Department of Population Health and Reproduction, School of Veterinary Medicine, University of California-Davis, 1114 Tupper Hall, Davis, CA 95616, USA.
Mamm Genome. 2010 Oct;21(9-10):509-15. doi: 10.1007/s00335-010-9290-6. Epub 2010 Oct 16.
Hair is a unique structure, characteristic of mammals, controlling body homeostasis, as well as cell and tissue integration. Previous studies in dog, mouse, and rat have identified polymorphisms in Keratin 71 (KRT71) as responsible for the curly/wavy phenotypes. The coding sequence and the 3' UTR of KRT71 were directly sequenced in randomly bred and pedigreed domestic cats with different pelage mutations, including hairless varieties. A SNP altering a splice site was identified in the Sphynx breed and suggested to be the hairless (hr) allele, and a complex sequence alteration, also causing a splice variation, was identified in the Devon Rex breed and suggested to be the curly (re) allele. The polymorphisms were genotyped in approximately 200 cats. All the Devon Rex were homozygous for the complex alterations and most of the Sphynx were either homozygous for the hr allele or compound heterozygotes with the Devon-associated re allele, suggesting that the phenotypes are a result of the identified SNPs. Two Sphynx carrying the proposed hr mutation did not carry the Devon-associated alteration. No other causative mutations for eight different rexoid and hairless cat phenotypes were identified. The allelic series KRT71( + ) > KRT71( hr ) > KRT71( re ) is suggested.

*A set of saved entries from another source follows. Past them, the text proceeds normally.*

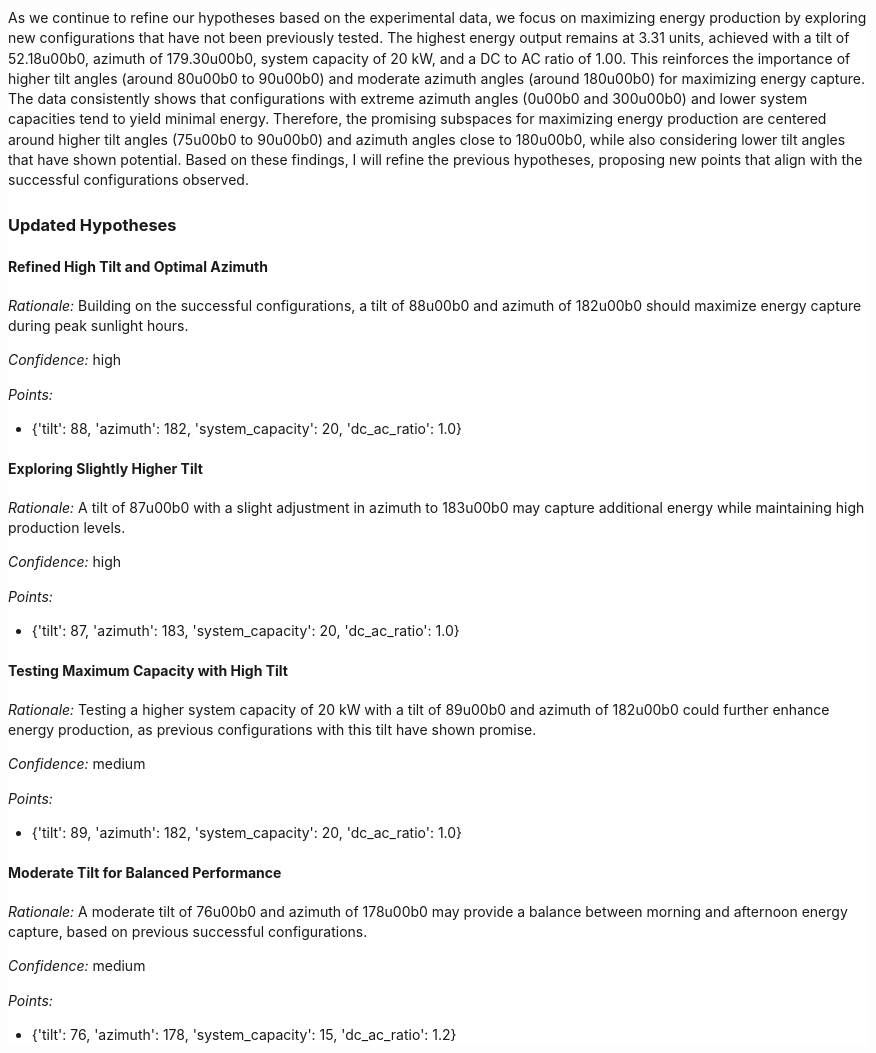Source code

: As we continue to refine our hypotheses based on the experimental data, we focus on maximizing energy production by exploring new configurations that have not been previously tested. The highest energy output remains at 3.31 units, achieved with a tilt of 52.18u00b0, azimuth of 179.30u00b0, system capacity of 20 kW, and a DC to AC ratio of 1.00. This reinforces the importance of higher tilt angles (around 80u00b0 to 90u00b0) and moderate azimuth angles (around 180u00b0) for maximizing energy capture. The data consistently shows that configurations with extreme azimuth angles (0u00b0 and 300u00b0) and lower system capacities tend to yield minimal energy. Therefore, the promising subspaces for maximizing energy production are centered around higher tilt angles (75u00b0 to 90u00b0) and azimuth angles close to 180u00b0, while also considering lower tilt angles that have shown potential. Based on these findings, I will refine the previous hypotheses, proposing new points that align with the successful configurations observed.

### Updated Hypotheses

#### Refined High Tilt and Optimal Azimuth

*Rationale:* Building on the successful configurations, a tilt of 88u00b0 and azimuth of 182u00b0 should maximize energy capture during peak sunlight hours.

*Confidence:* high

*Points:*

- {'tilt': 88, 'azimuth': 182, 'system_capacity': 20, 'dc_ac_ratio': 1.0}

#### Exploring Slightly Higher Tilt

*Rationale:* A tilt of 87u00b0 with a slight adjustment in azimuth to 183u00b0 may capture additional energy while maintaining high production levels.

*Confidence:* high

*Points:*

- {'tilt': 87, 'azimuth': 183, 'system_capacity': 20, 'dc_ac_ratio': 1.0}

#### Testing Maximum Capacity with High Tilt

*Rationale:* Testing a higher system capacity of 20 kW with a tilt of 89u00b0 and azimuth of 182u00b0 could further enhance energy production, as previous configurations with this tilt have shown promise.

*Confidence:* medium

*Points:*

- {'tilt': 89, 'azimuth': 182, 'system_capacity': 20, 'dc_ac_ratio': 1.0}

#### Moderate Tilt for Balanced Performance

*Rationale:* A moderate tilt of 76u00b0 and azimuth of 178u00b0 may provide a balance between morning and afternoon energy capture, based on previous successful configurations.

*Confidence:* medium

*Points:*

- {'tilt': 76, 'azimuth': 178, 'system_capacity': 15, 'dc_ac_ratio': 1.2}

毛发是哺乳动物特有的一种结构,它可以控制身体的动态平衡,以及细胞和组织的整合。之前在狗、老鼠和老鼠身上的研究已经确定了角蛋白 71(KRT71)的多态性是导致毛发卷曲/波浪状表型的原因。本研究在具有不同皮毛突变的随机繁殖和 pedigreed 家猫中直接对 KRT71 的编码序列和 3'UTR 进行测序,包括无毛品种。在斯芬克斯品种中发现了一个改变剪接位点的 SNP,并认为它是无毛(hr)等位基因,而在德文雷克斯品种中发现了一个复杂的序列改变,也导致了剪接变异,被认为是卷曲(re)等位基因。在大约 200 只猫中对这些多态性进行了基因分型。所有的德文雷克斯猫都是复杂改变的纯合子,大多数斯芬克斯猫要么是 hr 等位基因的纯合子,要么是与德文雷克斯相关的 re 等位基因的复合杂合子,这表明这些表型是由鉴定出的 SNP 引起的。两只携带拟议的 hr 突变的斯芬克斯猫并不携带德文雷克斯相关的改变。没有发现其他 8 种不同雷克斯和无毛猫表型的致病突变。建议 KRT71(+)>KRT71(hr)>KRT71(re)的等位基因系列。